“But you were so young when you left.”

“I know, I know. But it’s in my . . .maya dusha. You know what I mean?”

It meant “my soul.” He understood. She was an American, had lived most of her life outside Russia. But she was at heart a Russian.

“Did you have a chance to take any pictures?” he asked.

She beckoned him over to her laptop and showed him some photographs she’d taken. An old lady in a black coat and gray knit cap squatting before an array of junk spread out on the ground, probably her life’s possessions. A lineup of street vendors in front of a train station. A young man standing in the middle of a dump, garbage as far as the eye could see, birds flying just overhead.

“Remarkable,” he said.

She smiled shyly. “You didn’t see any of these people, did you? In the center of the city, they hide the homeless and the poor. You have to know where to look.” Glancing at her watch, she said, “I should get dressed.”

Half an hour later, they were walking across the opulent lobby and saw her father sitting in one of the plush armchairs, looking impatient. Tatyana hurried over to him and put a hand on his shoulder; he got up, and they hugged. Paul hung back so the two could talk.

A man in a cheap blue suit, clearly security or a driver, approached Galkin and said, in Russian, “Very sorry, sir, very sorry.”

“Let’s go,” Galkin replied sourly. The driver appeared to be late, which Galkin detested.

“Right away, sir,” the driver said.

“Come on,” Galkin said brusquely to him. He hugged his daughter again and then walked with the driver out the front doors. Where Galkin was going, Paul had no idea. Paul had been invited to dinner with his colleagues but had had to pass, for family reasons, he said.

In the car—this one a new Mercedes S-Class that smelled of rich leather—he and Tatyana talked quietly. “Where’s your father going tonight?” Paul asked.

Tatyana shrugged. “He never tells me. Business meetings.”

The driver took Kutuzovsky Prospekt all the way to its end, marking the beginning of a residential area, the Rublyovka. This was no ordinary residential area. It was lined with immense mansions, and some, probably even more immense, hidden behind trees and gates. This was where the Russian elite—oligarchs, generals, celebrities, politicians—either lived full time or kept their weekend dachas.
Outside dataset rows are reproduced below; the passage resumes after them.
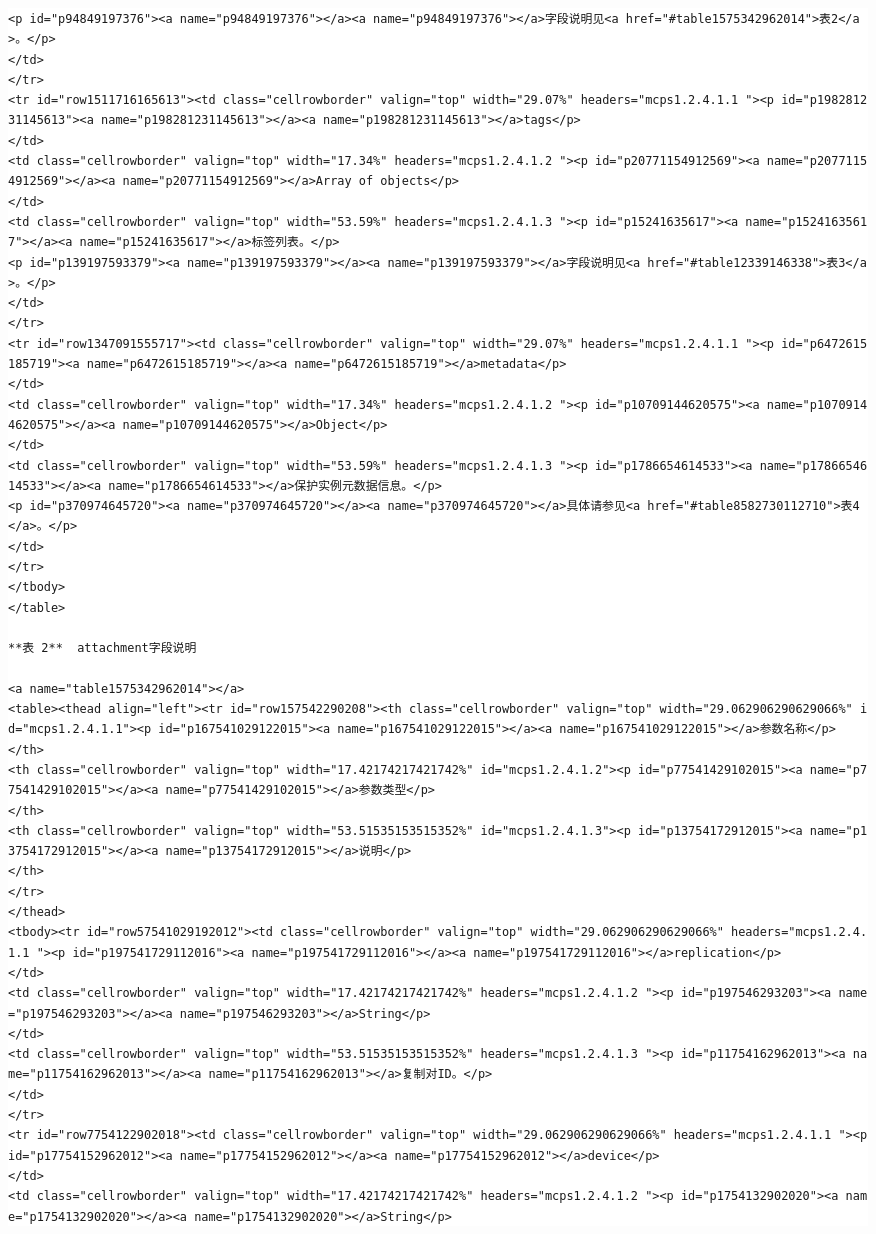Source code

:     <p id="p94849197376"><a name="p94849197376"></a><a name="p94849197376"></a>字段说明见<a href="#table1575342962014">表2</a>。</p>
    </td>
    </tr>
    <tr id="row1511716165613"><td class="cellrowborder" valign="top" width="29.07%" headers="mcps1.2.4.1.1 "><p id="p198281231145613"><a name="p198281231145613"></a><a name="p198281231145613"></a>tags</p>
    </td>
    <td class="cellrowborder" valign="top" width="17.34%" headers="mcps1.2.4.1.2 "><p id="p20771154912569"><a name="p20771154912569"></a><a name="p20771154912569"></a>Array of objects</p>
    </td>
    <td class="cellrowborder" valign="top" width="53.59%" headers="mcps1.2.4.1.3 "><p id="p15241635617"><a name="p15241635617"></a><a name="p15241635617"></a>标签列表。</p>
    <p id="p139197593379"><a name="p139197593379"></a><a name="p139197593379"></a>字段说明见<a href="#table12339146338">表3</a>。</p>
    </td>
    </tr>
    <tr id="row1347091555717"><td class="cellrowborder" valign="top" width="29.07%" headers="mcps1.2.4.1.1 "><p id="p6472615185719"><a name="p6472615185719"></a><a name="p6472615185719"></a>metadata</p>
    </td>
    <td class="cellrowborder" valign="top" width="17.34%" headers="mcps1.2.4.1.2 "><p id="p10709144620575"><a name="p10709144620575"></a><a name="p10709144620575"></a>Object</p>
    </td>
    <td class="cellrowborder" valign="top" width="53.59%" headers="mcps1.2.4.1.3 "><p id="p1786654614533"><a name="p1786654614533"></a><a name="p1786654614533"></a>保护实例元数据信息。</p>
    <p id="p370974645720"><a name="p370974645720"></a><a name="p370974645720"></a>具体请参见<a href="#table8582730112710">表4</a>。</p>
    </td>
    </tr>
    </tbody>
    </table>

    **表 2**  attachment字段说明

    <a name="table1575342962014"></a>
    <table><thead align="left"><tr id="row157542290208"><th class="cellrowborder" valign="top" width="29.062906290629066%" id="mcps1.2.4.1.1"><p id="p167541029122015"><a name="p167541029122015"></a><a name="p167541029122015"></a>参数名称</p>
    </th>
    <th class="cellrowborder" valign="top" width="17.42174217421742%" id="mcps1.2.4.1.2"><p id="p77541429102015"><a name="p77541429102015"></a><a name="p77541429102015"></a>参数类型</p>
    </th>
    <th class="cellrowborder" valign="top" width="53.51535153515352%" id="mcps1.2.4.1.3"><p id="p13754172912015"><a name="p13754172912015"></a><a name="p13754172912015"></a>说明</p>
    </th>
    </tr>
    </thead>
    <tbody><tr id="row57541029192012"><td class="cellrowborder" valign="top" width="29.062906290629066%" headers="mcps1.2.4.1.1 "><p id="p197541729112016"><a name="p197541729112016"></a><a name="p197541729112016"></a>replication</p>
    </td>
    <td class="cellrowborder" valign="top" width="17.42174217421742%" headers="mcps1.2.4.1.2 "><p id="p197546293203"><a name="p197546293203"></a><a name="p197546293203"></a>String</p>
    </td>
    <td class="cellrowborder" valign="top" width="53.51535153515352%" headers="mcps1.2.4.1.3 "><p id="p11754162962013"><a name="p11754162962013"></a><a name="p11754162962013"></a>复制对ID。</p>
    </td>
    </tr>
    <tr id="row7754122902018"><td class="cellrowborder" valign="top" width="29.062906290629066%" headers="mcps1.2.4.1.1 "><p id="p17754152962012"><a name="p17754152962012"></a><a name="p17754152962012"></a>device</p>
    </td>
    <td class="cellrowborder" valign="top" width="17.42174217421742%" headers="mcps1.2.4.1.2 "><p id="p1754132902020"><a name="p1754132902020"></a><a name="p1754132902020"></a>String</p>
Galina Belkina’s dacha was at the end of a long, tree-lined dirt road. It was a low, rambling wooden house, its cedar shingles weathered to gray. It looked a hundred years old at least. Galina emerged from the green-painted front door just as the Mercedes limo pulled up, her arms outstretched theatrically. She was wearing a beige quilted jacket with a Burberry lining. “Come, let’s walk,” she said in English. “Are you ready for a . . .pro-gulka po prirode? ‘A walk in nature’? We will get fresh air.”

Tatyana was wearing flats, which she knew wouldn’t do for a walk in the woods, so she slipped into an old pair of green rubber wellies that had been left on the porch. Paul, who was wearing street shoes, put on a pair of brick-red wellies from the jumble that was probably there for guests.
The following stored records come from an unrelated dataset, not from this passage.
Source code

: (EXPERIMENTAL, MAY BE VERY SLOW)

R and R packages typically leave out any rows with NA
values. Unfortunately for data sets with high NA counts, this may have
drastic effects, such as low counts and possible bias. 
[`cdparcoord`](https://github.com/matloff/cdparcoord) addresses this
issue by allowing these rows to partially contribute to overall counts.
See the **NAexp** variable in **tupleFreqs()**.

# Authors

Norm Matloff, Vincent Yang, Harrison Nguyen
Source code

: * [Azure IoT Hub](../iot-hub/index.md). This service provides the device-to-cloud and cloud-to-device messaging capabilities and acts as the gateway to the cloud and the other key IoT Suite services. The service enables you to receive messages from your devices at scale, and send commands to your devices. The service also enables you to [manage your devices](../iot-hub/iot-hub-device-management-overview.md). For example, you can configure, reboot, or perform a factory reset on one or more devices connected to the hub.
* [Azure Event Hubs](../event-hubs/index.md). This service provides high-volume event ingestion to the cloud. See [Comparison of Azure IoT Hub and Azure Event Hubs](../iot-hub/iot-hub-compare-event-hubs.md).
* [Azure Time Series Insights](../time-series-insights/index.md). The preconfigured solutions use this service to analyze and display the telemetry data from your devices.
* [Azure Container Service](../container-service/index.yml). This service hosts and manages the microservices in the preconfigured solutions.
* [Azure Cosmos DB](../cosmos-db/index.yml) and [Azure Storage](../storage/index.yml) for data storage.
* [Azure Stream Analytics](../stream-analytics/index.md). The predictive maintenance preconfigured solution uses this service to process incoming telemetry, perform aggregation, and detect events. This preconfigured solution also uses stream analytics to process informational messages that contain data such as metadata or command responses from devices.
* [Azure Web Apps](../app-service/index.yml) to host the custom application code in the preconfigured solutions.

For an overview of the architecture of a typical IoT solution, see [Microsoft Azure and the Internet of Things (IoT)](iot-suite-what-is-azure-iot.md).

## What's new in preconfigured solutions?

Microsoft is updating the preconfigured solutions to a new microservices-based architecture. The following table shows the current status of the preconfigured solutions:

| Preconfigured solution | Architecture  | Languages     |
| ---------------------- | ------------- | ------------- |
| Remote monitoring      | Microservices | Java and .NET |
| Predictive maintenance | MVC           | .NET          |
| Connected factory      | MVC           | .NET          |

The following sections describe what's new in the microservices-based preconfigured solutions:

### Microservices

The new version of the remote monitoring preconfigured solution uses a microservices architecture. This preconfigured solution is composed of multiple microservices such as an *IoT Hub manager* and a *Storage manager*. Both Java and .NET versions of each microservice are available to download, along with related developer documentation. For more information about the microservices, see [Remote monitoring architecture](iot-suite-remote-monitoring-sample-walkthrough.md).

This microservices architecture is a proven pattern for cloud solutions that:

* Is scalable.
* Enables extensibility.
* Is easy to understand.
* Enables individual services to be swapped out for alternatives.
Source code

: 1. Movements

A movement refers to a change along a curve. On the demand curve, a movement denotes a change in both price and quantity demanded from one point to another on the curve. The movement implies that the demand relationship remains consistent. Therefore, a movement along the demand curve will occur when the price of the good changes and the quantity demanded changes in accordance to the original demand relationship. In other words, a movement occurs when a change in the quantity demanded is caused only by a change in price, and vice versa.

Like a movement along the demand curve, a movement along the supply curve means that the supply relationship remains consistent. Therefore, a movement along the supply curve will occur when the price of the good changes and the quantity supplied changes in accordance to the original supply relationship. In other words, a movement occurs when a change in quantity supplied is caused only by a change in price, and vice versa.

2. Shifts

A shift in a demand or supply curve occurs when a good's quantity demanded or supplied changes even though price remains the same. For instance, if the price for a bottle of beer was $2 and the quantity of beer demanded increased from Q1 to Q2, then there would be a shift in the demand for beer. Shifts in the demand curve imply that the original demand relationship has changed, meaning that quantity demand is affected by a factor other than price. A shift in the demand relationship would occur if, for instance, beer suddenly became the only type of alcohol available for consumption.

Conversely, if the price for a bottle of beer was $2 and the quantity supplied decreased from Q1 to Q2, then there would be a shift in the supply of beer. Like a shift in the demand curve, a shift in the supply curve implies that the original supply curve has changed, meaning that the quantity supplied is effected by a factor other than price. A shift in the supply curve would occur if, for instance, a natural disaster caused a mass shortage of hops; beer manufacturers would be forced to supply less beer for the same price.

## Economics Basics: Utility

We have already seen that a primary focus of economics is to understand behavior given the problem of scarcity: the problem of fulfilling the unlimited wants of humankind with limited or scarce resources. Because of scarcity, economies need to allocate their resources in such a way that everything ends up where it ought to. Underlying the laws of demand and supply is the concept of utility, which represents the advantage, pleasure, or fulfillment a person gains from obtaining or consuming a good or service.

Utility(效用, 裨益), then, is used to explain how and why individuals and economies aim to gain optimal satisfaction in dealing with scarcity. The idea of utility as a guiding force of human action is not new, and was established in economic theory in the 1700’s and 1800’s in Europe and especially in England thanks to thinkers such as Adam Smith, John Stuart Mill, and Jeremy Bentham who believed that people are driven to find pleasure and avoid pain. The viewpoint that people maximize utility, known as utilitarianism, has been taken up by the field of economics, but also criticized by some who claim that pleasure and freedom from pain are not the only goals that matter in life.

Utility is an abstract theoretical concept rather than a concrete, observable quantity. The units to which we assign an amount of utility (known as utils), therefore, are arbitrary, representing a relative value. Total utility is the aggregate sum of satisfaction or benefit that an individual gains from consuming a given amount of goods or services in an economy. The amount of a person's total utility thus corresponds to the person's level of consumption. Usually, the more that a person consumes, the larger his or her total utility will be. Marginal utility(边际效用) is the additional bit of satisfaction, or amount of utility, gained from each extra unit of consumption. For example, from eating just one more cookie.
Galina had several acres of land on the edge of which the forest began. They entered the forest, Galina leading the way through a dense copse of trees, birch and pine and spruce. It reminded Paul of the forests in Bellingham, Washington, where his father would take him on nature walks. She seemed to know the woods well, leading them along paths and well-maintained trails that wound around the trees. Much of the way was shaded by the thick canopy. Galina and Tatyana talked for a minute or two in Russian, then Galina said to Paul, “You see a little bit of Moscow today?”

“Not yet. I think tomorrow we’ll have a little time. I want to see St. Basil’s Cathedral.”

“Inside, it’s nothing. But the domes—do you know why they’re so brightly colored?”

He shook his head.

“It was built during Ivan the Terrible, when churches were painted in bright colors and intricate patterns. You know, St. Basil’s was modeled after the Book of Revelation—it’s what it says the Kingdom of Heaven will look like. They say that Ivan was so pleased with the cathedral that he blinded its architect.”

“Why?”

“So that its design would never be replicated.”

“Some payday,” Paul said.

“Tanya tells me you now work for Arkady Viktorovich?”

Paul nodded.

“You are an investments manager?”

“Something like that.”

“Well, I don’t know what I’m talking about. I just know he has a lot of money. He takes care of me, but only because he has to.” She gave a short, scornful bark of a laugh. “He’s not exactly generous.”